Ex-British national convicted over role in ‘IS Beatles’ who beheaded Western hostages

US

IS “Beatle” El Shafee Elsheikh has been found guilty of hostage-taking and conspiring to murder journalists and aid workers in Syria.

The 33-year-old former British national was found to be part of an Islamic State terrorist cell that operated in Iraq and Syria, and whose members were nicknamed “The Beatles” because of their UK accents.

The group caused outrage around the world after releasing videos of the executions of US journalists James Foley and Steven Sotloff.

US and British authorities say the IS Beatles were responsible for killing 27 people, including British volunteers David Haines and Alan Henning and American aid workers Kayla Mueller and Peter Kassig.

The group’s ringleader Mohammed Emwazi, nicknamed Jihadi John, was killed back in a 2015 drone strike, while a third member, Alexanda Kotey, is already serving time behind bars.

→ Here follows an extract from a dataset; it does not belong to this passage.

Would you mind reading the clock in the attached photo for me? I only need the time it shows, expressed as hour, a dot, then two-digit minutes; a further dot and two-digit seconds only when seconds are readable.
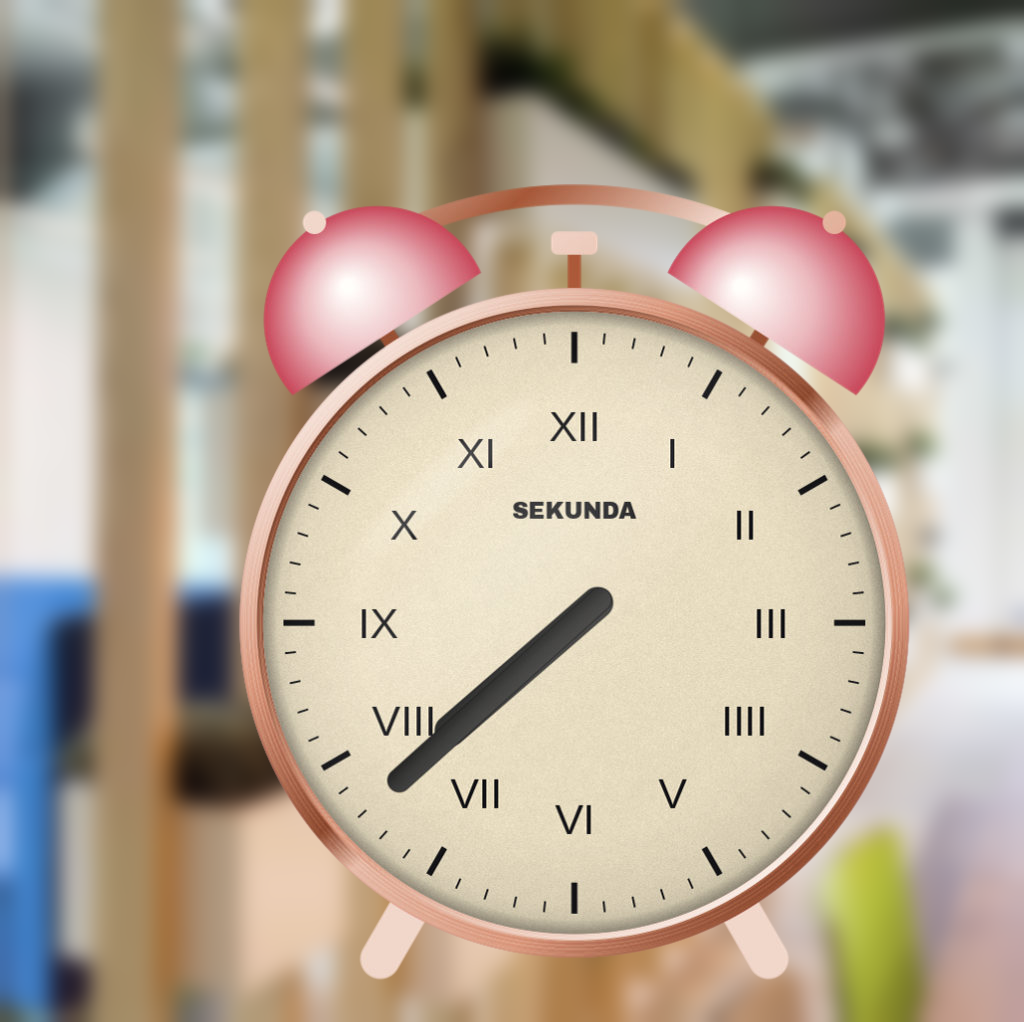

Another man, Aine Davis, currently in jail in Turkey, is not considered by the US Justice Department to be part of the cell.

During opening statements, the court in Virginia heard how Elsheikh and his counterparts were “utterly terrifying” and held more than Western hostages in a prison called “the desert”.

More on Islamic State

Victims were subject to “unrelenting and unpredictable” abuse, prosecutors said, adding the perpetrators “seemed to enjoy beating” them.

They were given “dead legs” and placed in “stress positions” while being “threatened with murder”, the jury was told.